> **ACTIVITY**: The task calls for an exact copy of the records, without any images.

> **DATASET CONTENT**:
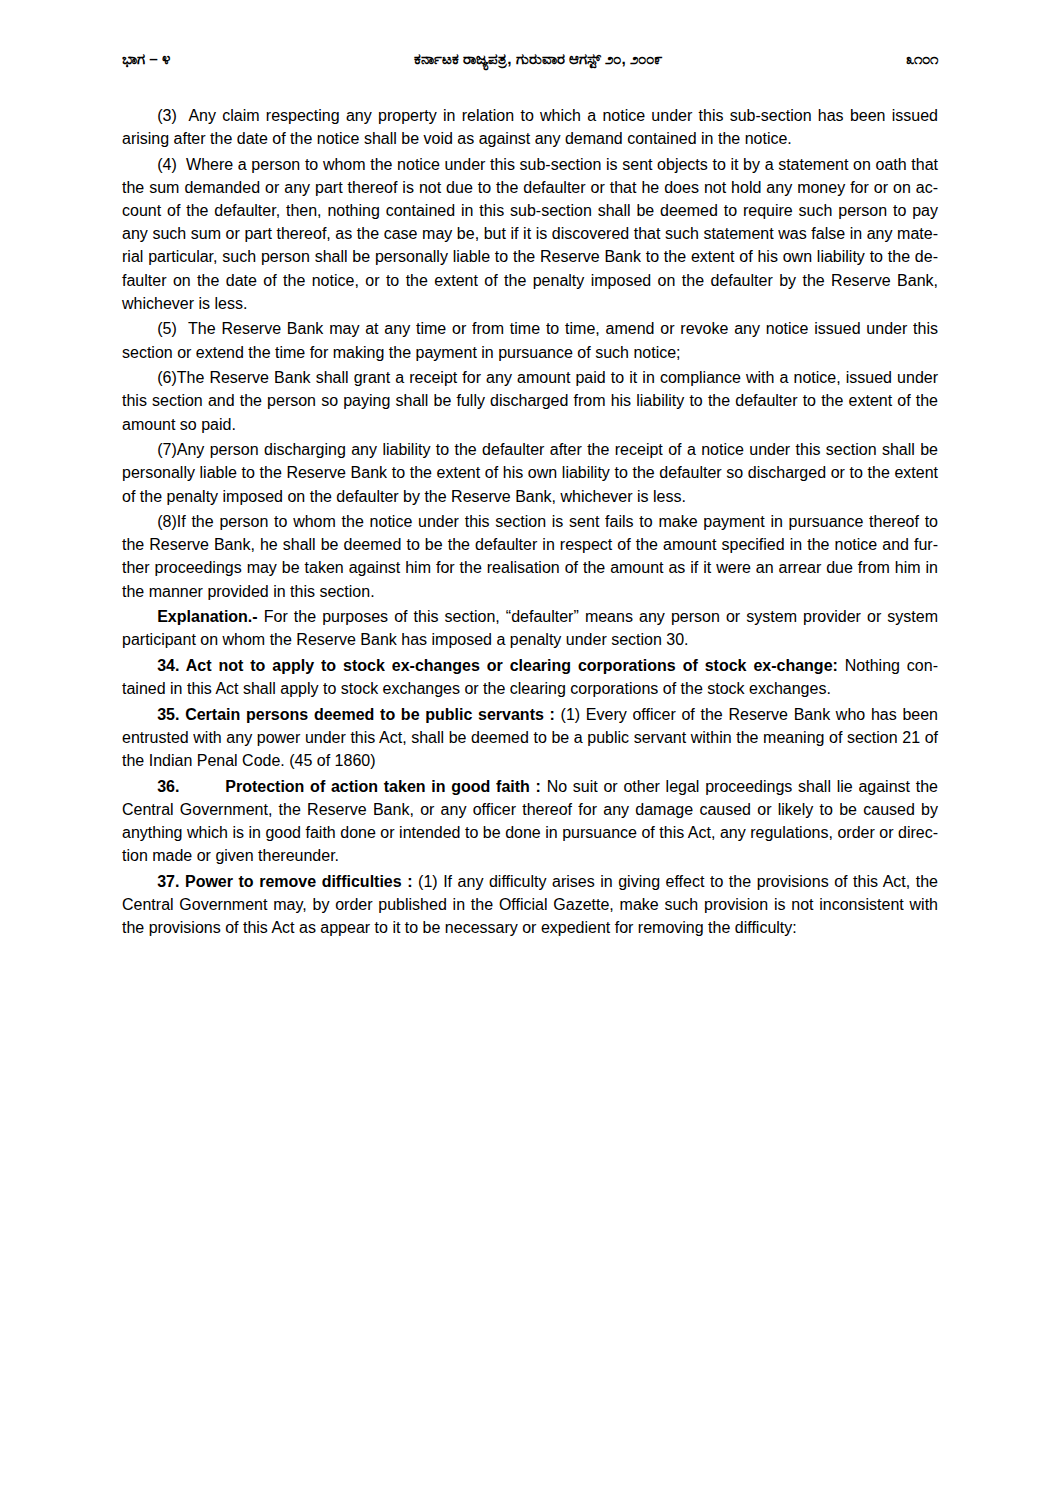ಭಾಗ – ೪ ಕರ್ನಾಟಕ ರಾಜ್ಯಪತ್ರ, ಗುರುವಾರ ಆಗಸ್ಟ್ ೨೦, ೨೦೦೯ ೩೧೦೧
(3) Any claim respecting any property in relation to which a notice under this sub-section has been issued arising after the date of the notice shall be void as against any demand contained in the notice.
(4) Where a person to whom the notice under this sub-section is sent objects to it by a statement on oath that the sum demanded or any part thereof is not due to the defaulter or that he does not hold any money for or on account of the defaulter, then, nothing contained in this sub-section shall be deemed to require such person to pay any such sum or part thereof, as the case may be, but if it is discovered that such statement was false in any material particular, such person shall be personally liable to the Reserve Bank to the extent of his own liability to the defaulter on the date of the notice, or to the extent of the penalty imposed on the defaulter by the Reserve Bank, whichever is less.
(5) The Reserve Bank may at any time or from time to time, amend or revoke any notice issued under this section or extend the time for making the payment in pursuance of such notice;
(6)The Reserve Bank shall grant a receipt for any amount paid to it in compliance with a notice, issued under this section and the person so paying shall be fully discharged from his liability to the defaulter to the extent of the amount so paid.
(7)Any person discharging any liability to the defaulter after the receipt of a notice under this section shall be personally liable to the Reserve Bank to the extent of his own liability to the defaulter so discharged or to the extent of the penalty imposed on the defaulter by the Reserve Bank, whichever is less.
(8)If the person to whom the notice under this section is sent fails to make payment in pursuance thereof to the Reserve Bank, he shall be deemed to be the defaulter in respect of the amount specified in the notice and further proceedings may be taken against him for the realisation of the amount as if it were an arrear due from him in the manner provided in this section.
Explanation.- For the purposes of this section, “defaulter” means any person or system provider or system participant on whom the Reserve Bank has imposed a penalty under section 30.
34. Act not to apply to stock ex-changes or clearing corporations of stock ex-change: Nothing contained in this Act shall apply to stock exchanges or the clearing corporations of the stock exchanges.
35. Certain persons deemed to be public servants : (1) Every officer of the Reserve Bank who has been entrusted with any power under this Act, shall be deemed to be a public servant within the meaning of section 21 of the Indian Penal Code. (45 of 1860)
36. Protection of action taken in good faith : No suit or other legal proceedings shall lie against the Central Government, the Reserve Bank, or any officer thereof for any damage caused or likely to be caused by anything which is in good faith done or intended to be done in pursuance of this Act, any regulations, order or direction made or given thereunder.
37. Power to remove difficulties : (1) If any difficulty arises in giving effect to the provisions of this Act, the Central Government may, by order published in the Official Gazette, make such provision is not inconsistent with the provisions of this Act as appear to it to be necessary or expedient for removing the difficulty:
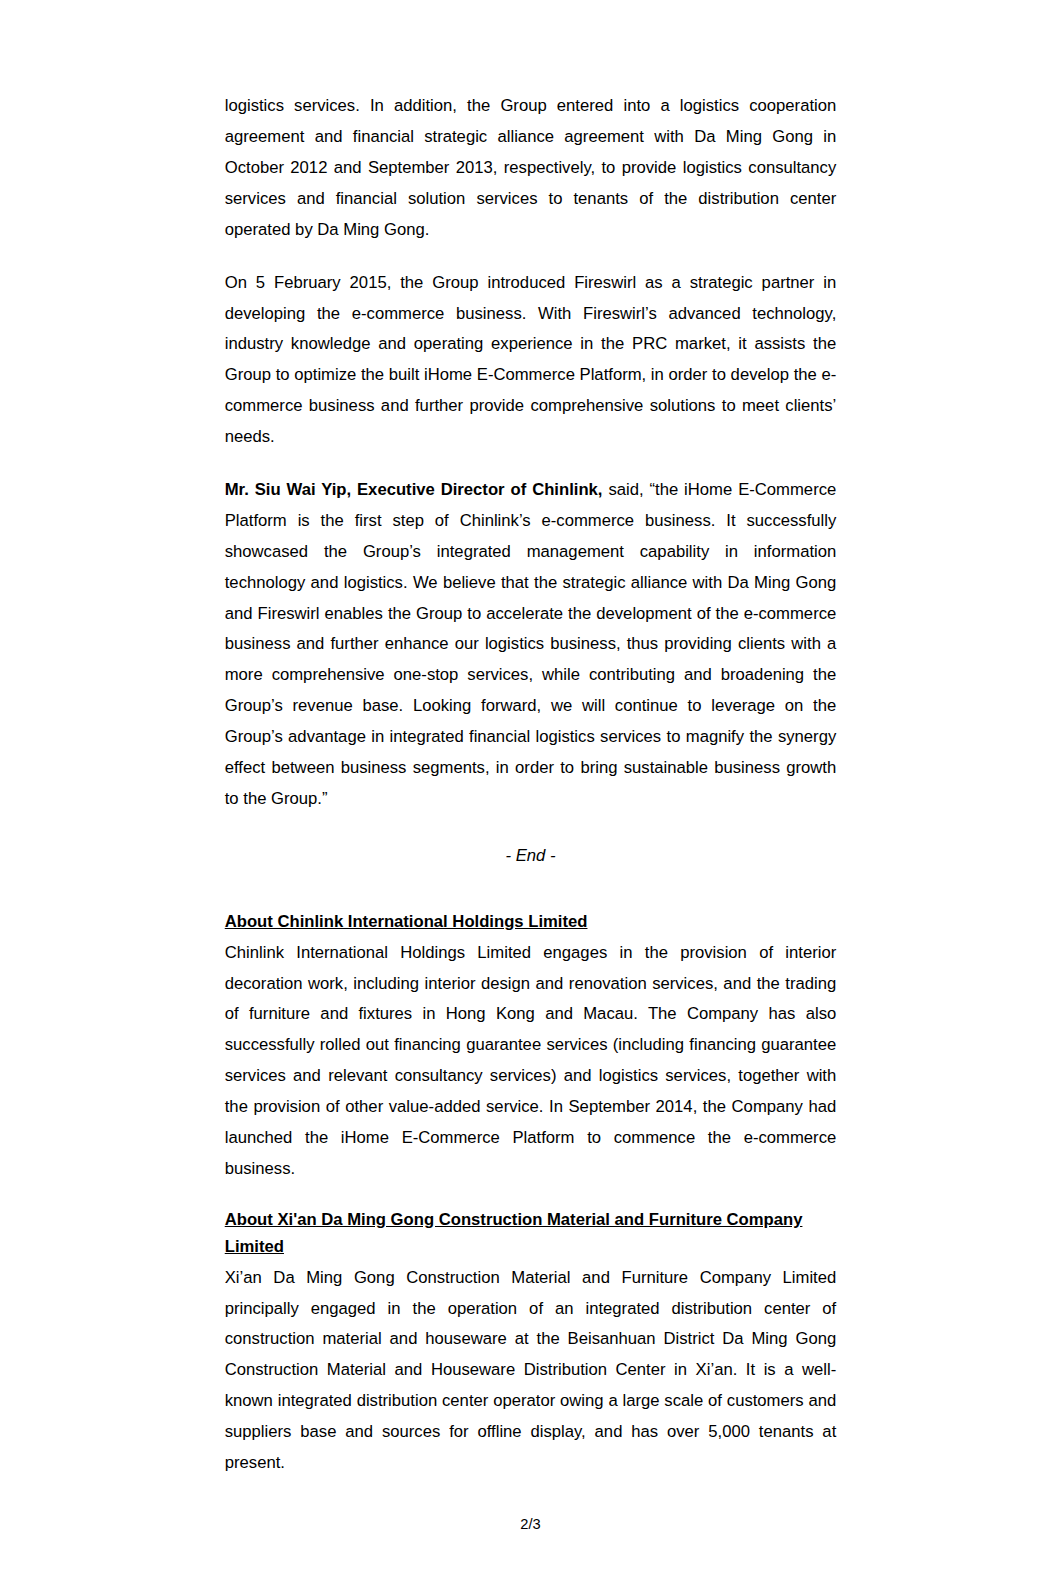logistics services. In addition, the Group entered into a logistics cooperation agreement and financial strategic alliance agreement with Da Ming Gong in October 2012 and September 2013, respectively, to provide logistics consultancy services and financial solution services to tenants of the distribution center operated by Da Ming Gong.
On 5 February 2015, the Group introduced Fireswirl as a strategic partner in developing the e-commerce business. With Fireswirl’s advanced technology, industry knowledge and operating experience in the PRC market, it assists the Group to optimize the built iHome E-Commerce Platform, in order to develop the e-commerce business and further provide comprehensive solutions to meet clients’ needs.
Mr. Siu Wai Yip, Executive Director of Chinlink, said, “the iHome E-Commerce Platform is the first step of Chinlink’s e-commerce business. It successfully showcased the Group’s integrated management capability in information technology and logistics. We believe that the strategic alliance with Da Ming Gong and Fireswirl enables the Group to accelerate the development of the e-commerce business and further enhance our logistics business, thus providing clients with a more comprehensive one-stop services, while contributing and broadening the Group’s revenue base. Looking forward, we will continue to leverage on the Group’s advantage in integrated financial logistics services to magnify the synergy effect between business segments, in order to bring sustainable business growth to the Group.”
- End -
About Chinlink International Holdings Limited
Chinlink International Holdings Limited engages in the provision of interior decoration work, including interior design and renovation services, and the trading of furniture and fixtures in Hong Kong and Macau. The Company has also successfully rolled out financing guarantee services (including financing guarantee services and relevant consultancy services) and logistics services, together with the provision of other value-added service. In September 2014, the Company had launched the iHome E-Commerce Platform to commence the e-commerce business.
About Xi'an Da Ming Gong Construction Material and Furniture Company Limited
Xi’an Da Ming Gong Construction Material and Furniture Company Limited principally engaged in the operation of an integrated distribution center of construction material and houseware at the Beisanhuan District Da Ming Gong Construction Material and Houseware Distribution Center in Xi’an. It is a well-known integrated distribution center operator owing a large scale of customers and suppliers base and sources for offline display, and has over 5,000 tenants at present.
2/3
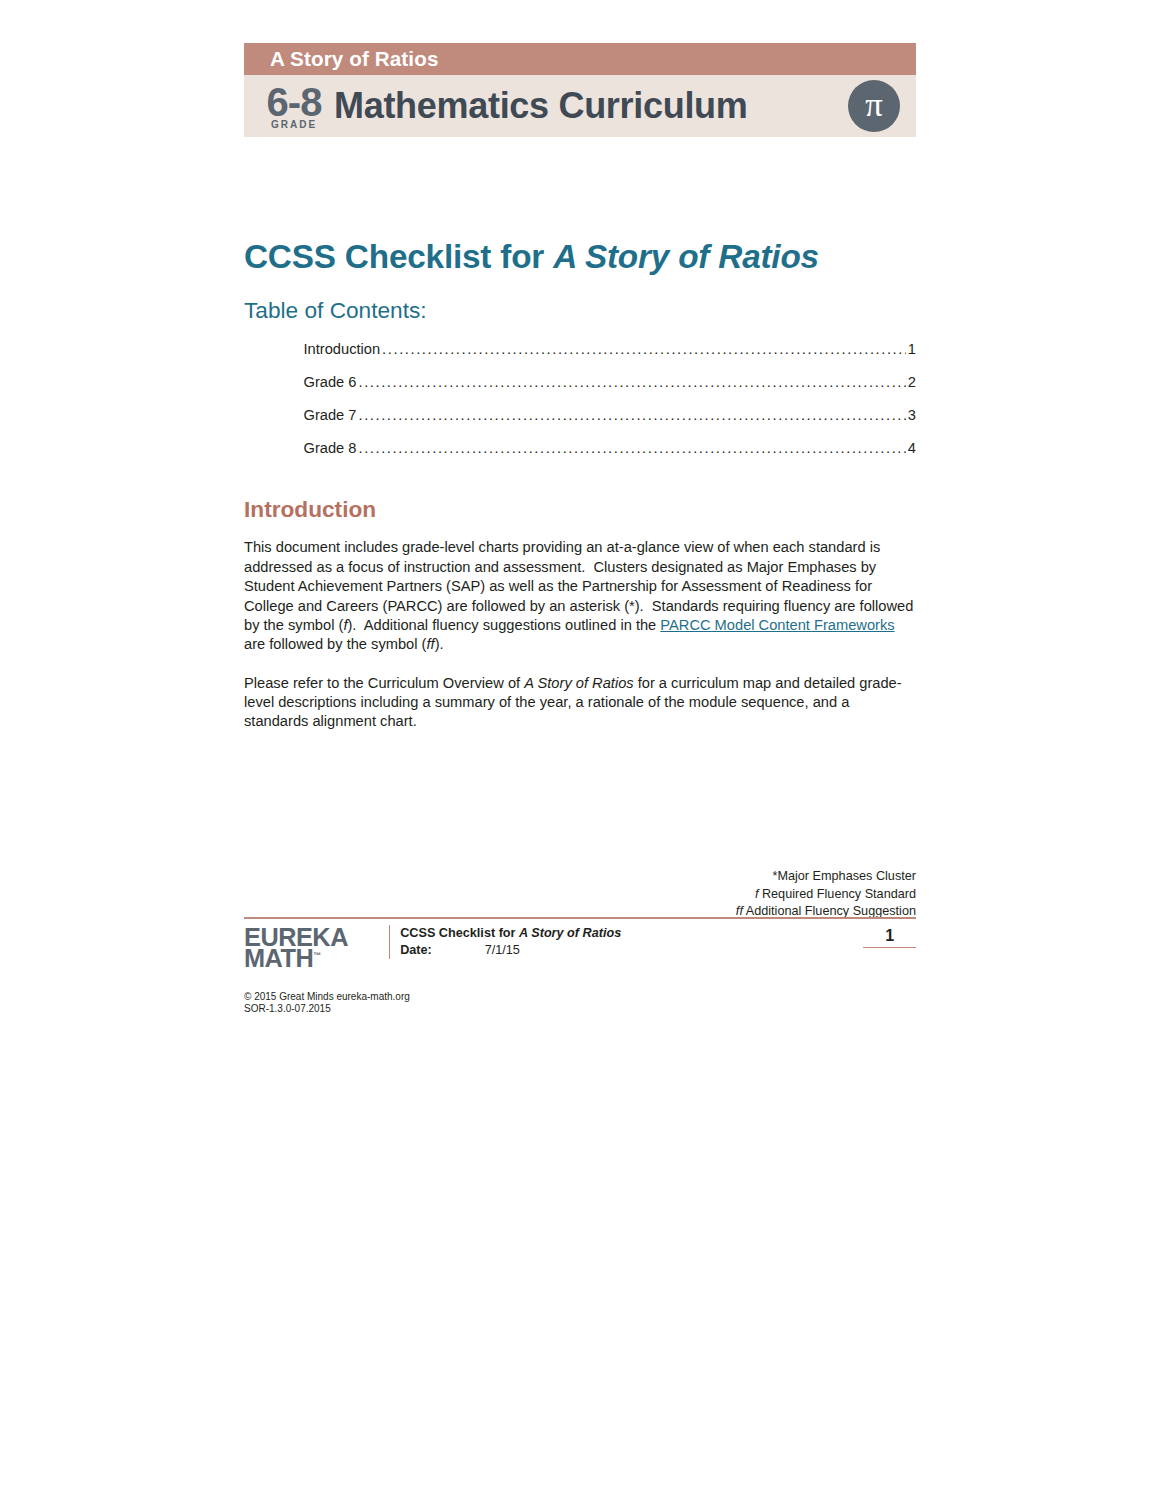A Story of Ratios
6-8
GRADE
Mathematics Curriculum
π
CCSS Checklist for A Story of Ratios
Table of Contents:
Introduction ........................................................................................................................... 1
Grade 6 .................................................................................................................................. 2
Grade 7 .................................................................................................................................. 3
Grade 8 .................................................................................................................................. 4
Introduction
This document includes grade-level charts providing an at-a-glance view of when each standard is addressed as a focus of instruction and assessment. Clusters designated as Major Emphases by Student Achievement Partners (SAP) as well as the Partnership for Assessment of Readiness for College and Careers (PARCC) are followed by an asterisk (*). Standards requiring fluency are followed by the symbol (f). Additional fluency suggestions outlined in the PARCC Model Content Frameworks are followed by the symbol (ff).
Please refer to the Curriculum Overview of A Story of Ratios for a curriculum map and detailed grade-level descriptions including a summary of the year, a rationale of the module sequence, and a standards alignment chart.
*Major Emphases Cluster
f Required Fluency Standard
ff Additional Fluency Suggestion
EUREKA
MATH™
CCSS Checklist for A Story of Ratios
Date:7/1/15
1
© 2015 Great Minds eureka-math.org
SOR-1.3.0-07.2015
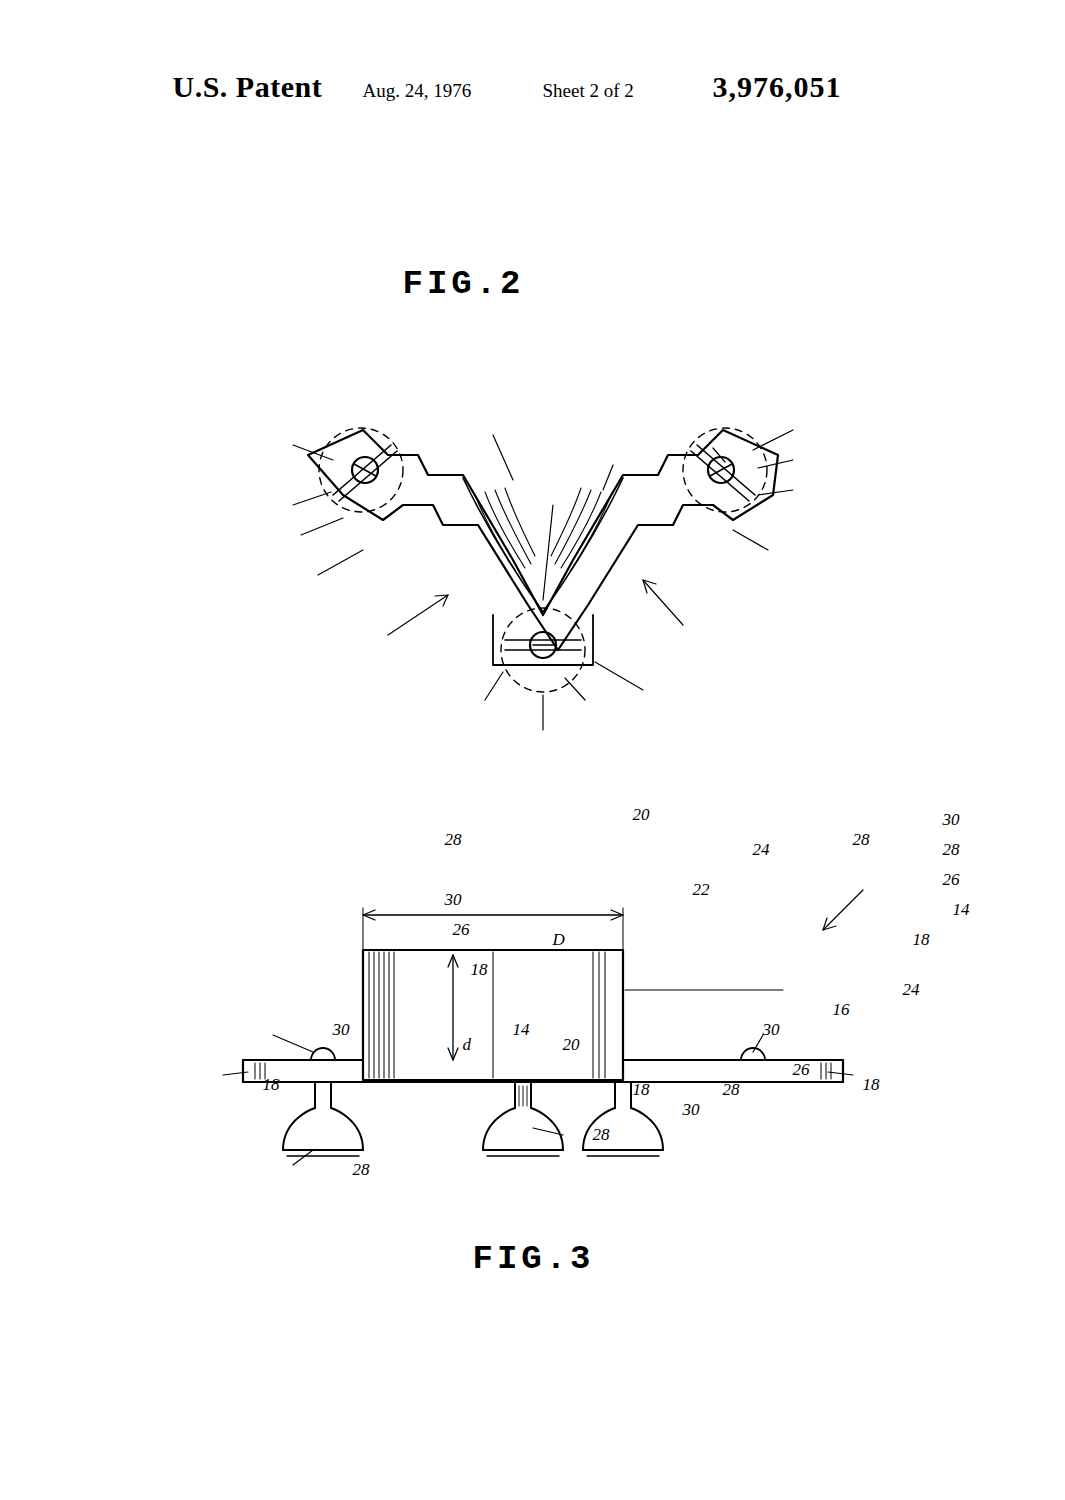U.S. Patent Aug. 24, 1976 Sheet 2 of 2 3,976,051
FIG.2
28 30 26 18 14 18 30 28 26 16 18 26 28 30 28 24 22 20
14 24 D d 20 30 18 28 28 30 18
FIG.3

> **TASK RESPONSE**:
ಭಾಗ – ೪ ಕರ್ನಾಟಕ ರಾಜ್ಯಪತ್ರ, ಗುರುವಾರ ಆಗಸ್ಟ್ ೨೦, ೨೦೦೯ ೩೧೦೧
(3) Any claim respecting any property in relation to which a notice under this sub-section has been issued arising after the date of the notice shall be void as against any demand contained in the notice.
(4) Where a person to whom the notice under this sub-section is sent objects to it by a statement on oath that the sum demanded or any part thereof is not due to the defaulter or that he does not hold any money for or on account of the defaulter, then, nothing contained in this sub-section shall be deemed to require such person to pay any such sum or part thereof, as the case may be, but if it is discovered that such statement was false in any material particular, such person shall be personally liable to the Reserve Bank to the extent of his own liability to the defaulter on the date of the notice, or to the extent of the penalty imposed on the defaulter by the Reserve Bank, whichever is less.
(5) The Reserve Bank may at any time or from time to time, amend or revoke any notice issued under this section or extend the time for making the payment in pursuance of such notice;
(6)The Reserve Bank shall grant a receipt for any amount paid to it in compliance with a notice, issued under this section and the person so paying shall be fully discharged from his liability to the defaulter to the extent of the amount so paid.
(7)Any person discharging any liability to the defaulter after the receipt of a notice under this section shall be personally liable to the Reserve Bank to the extent of his own liability to the defaulter so discharged or to the extent of the penalty imposed on the defaulter by the Reserve Bank, whichever is less.
(8)If the person to whom the notice under this section is sent fails to make payment in pursuance thereof to the Reserve Bank, he shall be deemed to be the defaulter in respect of the amount specified in the notice and further proceedings may be taken against him for the realisation of the amount as if it were an arrear due from him in the manner provided in this section.
Explanation.- For the purposes of this section, “defaulter” means any person or system provider or system participant on whom the Reserve Bank has imposed a penalty under section 30.
34. Act not to apply to stock ex-changes or clearing corporations of stock ex-change: Nothing contained in this Act shall apply to stock exchanges or the clearing corporations of the stock exchanges.
35. Certain persons deemed to be public servants : (1) Every officer of the Reserve Bank who has been entrusted with any power under this Act, shall be deemed to be a public servant within the meaning of section 21 of the Indian Penal Code. (45 of 1860)
36. Protection of action taken in good faith : No suit or other legal proceedings shall lie against the Central Government, the Reserve Bank, or any officer thereof for any damage caused or likely to be caused by anything which is in good faith done or intended to be done in pursuance of this Act, any regulations, order or direction made or given thereunder.
37. Power to remove difficulties : (1) If any difficulty arises in giving effect to the provisions of this Act, the Central Government may, by order published in the Official Gazette, make such provision is not inconsistent with the provisions of this Act as appear to it to be necessary or expedient for removing the difficulty:
logistics services. In addition, the Group entered into a logistics cooperation agreement and financial strategic alliance agreement with Da Ming Gong in October 2012 and September 2013, respectively, to provide logistics consultancy services and financial solution services to tenants of the distribution center operated by Da Ming Gong.
On 5 February 2015, the Group introduced Fireswirl as a strategic partner in developing the e-commerce business. With Fireswirl’s advanced technology, industry knowledge and operating experience in the PRC market, it assists the Group to optimize the built iHome E-Commerce Platform, in order to develop the e-commerce business and further provide comprehensive solutions to meet clients’ needs.
Mr. Siu Wai Yip, Executive Director of Chinlink, said, “the iHome E-Commerce Platform is the first step of Chinlink’s e-commerce business. It successfully showcased the Group’s integrated management capability in information technology and logistics. We believe that the strategic alliance with Da Ming Gong and Fireswirl enables the Group to accelerate the development of the e-commerce business and further enhance our logistics business, thus providing clients with a more comprehensive one-stop services, while contributing and broadening the Group’s revenue base. Looking forward, we will continue to leverage on the Group’s advantage in integrated financial logistics services to magnify the synergy effect between business segments, in order to bring sustainable business growth to the Group.”
- End -
About Chinlink International Holdings Limited
Chinlink International Holdings Limited engages in the provision of interior decoration work, including interior design and renovation services, and the trading of furniture and fixtures in Hong Kong and Macau. The Company has also successfully rolled out financing guarantee services (including financing guarantee services and relevant consultancy services) and logistics services, together with the provision of other value-added service. In September 2014, the Company had launched the iHome E-Commerce Platform to commence the e-commerce business.
About Xi'an Da Ming Gong Construction Material and Furniture Company Limited
Xi’an Da Ming Gong Construction Material and Furniture Company Limited principally engaged in the operation of an integrated distribution center of construction material and houseware at the Beisanhuan District Da Ming Gong Construction Material and Houseware Distribution Center in Xi’an. It is a well-known integrated distribution center operator owing a large scale of customers and suppliers base and sources for offline display, and has over 5,000 tenants at present.
2/3
A Story of Ratios
6-8
GRADE
Mathematics Curriculum
π
CCSS Checklist for A Story of Ratios
Table of Contents:
Introduction ........................................................................................................................... 1
Grade 6 .................................................................................................................................. 2
Grade 7 .................................................................................................................................. 3
Grade 8 .................................................................................................................................. 4
Introduction
This document includes grade-level charts providing an at-a-glance view of when each standard is addressed as a focus of instruction and assessment. Clusters designated as Major Emphases by Student Achievement Partners (SAP) as well as the Partnership for Assessment of Readiness for College and Careers (PARCC) are followed by an asterisk (*). Standards requiring fluency are followed by the symbol (f). Additional fluency suggestions outlined in the PARCC Model Content Frameworks are followed by the symbol (ff).
Please refer to the Curriculum Overview of A Story of Ratios for a curriculum map and detailed grade-level descriptions including a summary of the year, a rationale of the module sequence, and a standards alignment chart.
*Major Emphases Cluster
f Required Fluency Standard
ff Additional Fluency Suggestion
EUREKA
MATH™
CCSS Checklist for A Story of Ratios
Date:7/1/15
1
© 2015 Great Minds eureka-math.org
SOR-1.3.0-07.2015
U.S. Patent Aug. 24, 1976 Sheet 2 of 2 3,976,051
FIG.2
28 30 26 18 14 18 30 28 26 16 18 26 28 30 28 24 22 20
14 24 D d 20 30 18 28 28 30 18
FIG.3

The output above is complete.